The premiums received by the insurance carrier to cover the risk must be determinable. They are generally based on the payroll of the employer. Quite obviously, the risk insured *966by a policy of workers’ compensation could not be determined with any degree of accuracy if compensation rates were computed on incomes outside the covered employment.

Ark. Stat. Ann. § 81-1302(h) provides:
(h) ‘Wages’ means the money rate at which the service rendered is recompensed under the contract of hire inforce at the time of the accident. . . .
Ark. Stat. Ann. § 81-1312 provides:
. . . Compensation shall be computed on the average weekly wage earned by the employee under the contract of hire in force at the time of the accident. . .

Because the Workers’ Compensation Act is remedial it should be construed liberally. But liberal construction does not mean enlargement or restriction of any plain provision of the law. If a statutory provision is plain and unambiguous, it is the duty of the Court to enforce it as it is written.

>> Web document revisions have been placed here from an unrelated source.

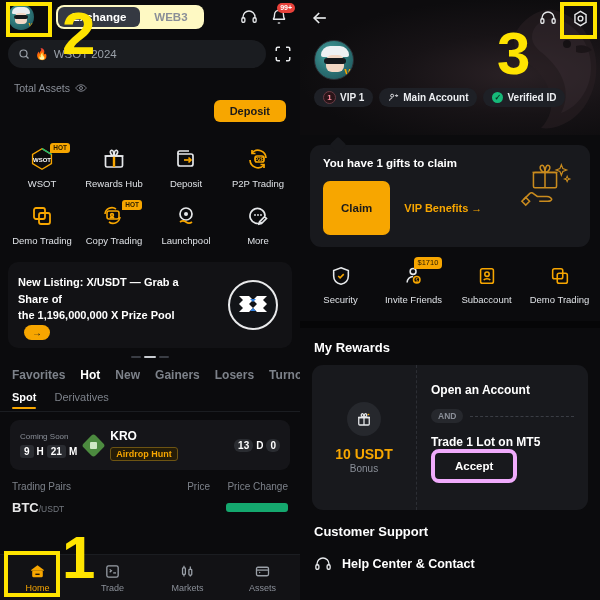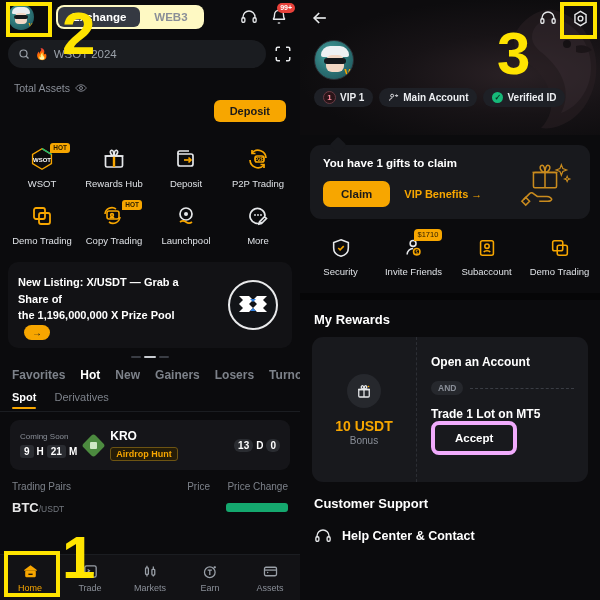--- a/index.html
+++ b/index.html
@@ -198,7 +198,7 @@
   .gift-actions { display:flex; align-items:center; gap:14px; margin-top:12px; }
   .claim-btn {
     background:#f7a600; color:#1a1a1a; border:none; border-radius:7px;
-    padding:7px 18px; font-size:11.5px; font-weight:700;
+    padding:21px 18px; font-size:11.5px; font-weight:700;
   }
   .vip-benefits { color:#f7a600; font-size:11px; font-weight:700; }
   .gift-img { position:absolute; right:16px; top:12px; width:58px; height:52px; }

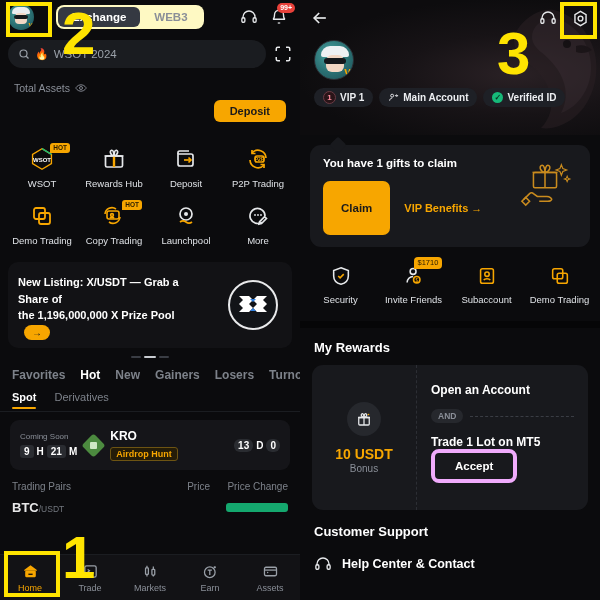--- a/index.html
+++ b/index.html
@@ -521,16 +521,6 @@
       <div>
         <div class="bi">
           <svg width="17" height="17" viewBox="0 0 24 24" fill="none" stroke="#9aa0a8" stroke-width="1.8">
-              <circle cx="11" cy="13" r="7.5"></circle>
-              <path d="M8 10h6M11 10v7"></path>
-              <path d="M18 4.5v3M16.5 6h3"></path>
-            </svg>
-        </div>
-        <span>Earn</span>
-      </div>
-      <div>
-        <div class="bi">
-          <svg width="17" height="17" viewBox="0 0 24 24" fill="none" stroke="#9aa0a8" stroke-width="1.8">
               <rect x="3.5" y="6" width="17" height="12" rx="2"></rect>
               <path d="M3.5 10h17"></path>
               <circle cx="8" cy="13.5" r="1" fill="#9aa0a8" stroke="none"></circle>

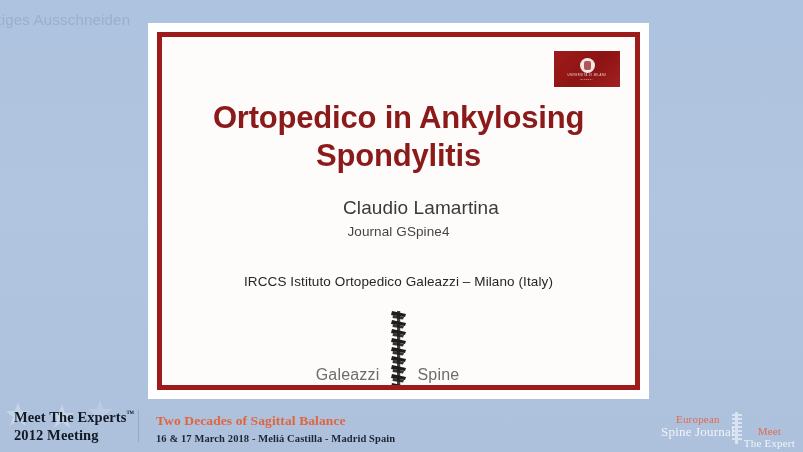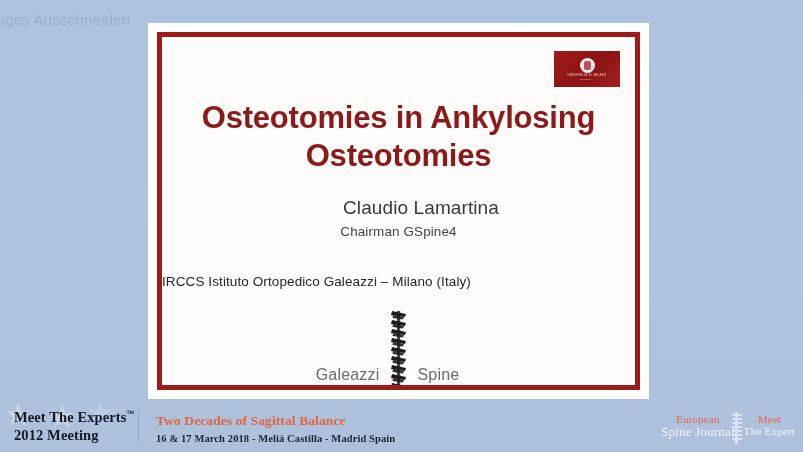--- a/index.html
+++ b/index.html
@@ -317,7 +317,7 @@
           <div id="uni-sub">BICOCCA</div>
         </div>
 
-        <div id="slide-title">Osteotomies in Ankylosing Osteotomies</div>
+        <div id="slide-title">Ortopedico in Ankylosing Spondylitis</div>
 
         <div id="slide-author">Claudio Lamartina</div>
 

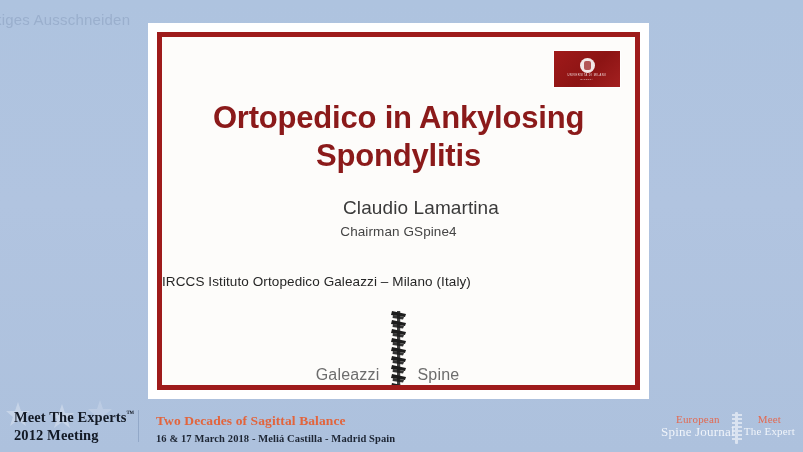--- a/index.html
+++ b/index.html
@@ -321,7 +321,7 @@
 
         <div id="slide-author">Claudio Lamartina</div>
 
-        <div id="slide-role">Chairman GSpine4</div>
+        <div id="slide-role">Journal GSpine4</div>
 
         <div id="slide-affiliation">IRCCS Istituto Ortopedico Galeazzi – Milano (Italy)</div>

There is no provision for combining wages. In 2 Larson’s Workmen’s Compensation Law, § 60.30, Professor Larson discusses the majority rule as being “the earnings may be combined if, but only if, the employments were ‘related’ or ‘similar’ ”.

In the instant case the service station job and the janitorial job at the school are not related nor similar. The school district did not pay workers’ compensation premiums to Respondent Carrier. To remain solvent, the insurance carriers must receive a premium commensurate with the risk assumed.

For the above reasons, we affirm the Commission on all points and allow an additional attorney’s fee of $250.00 to the Claimant’s attorney.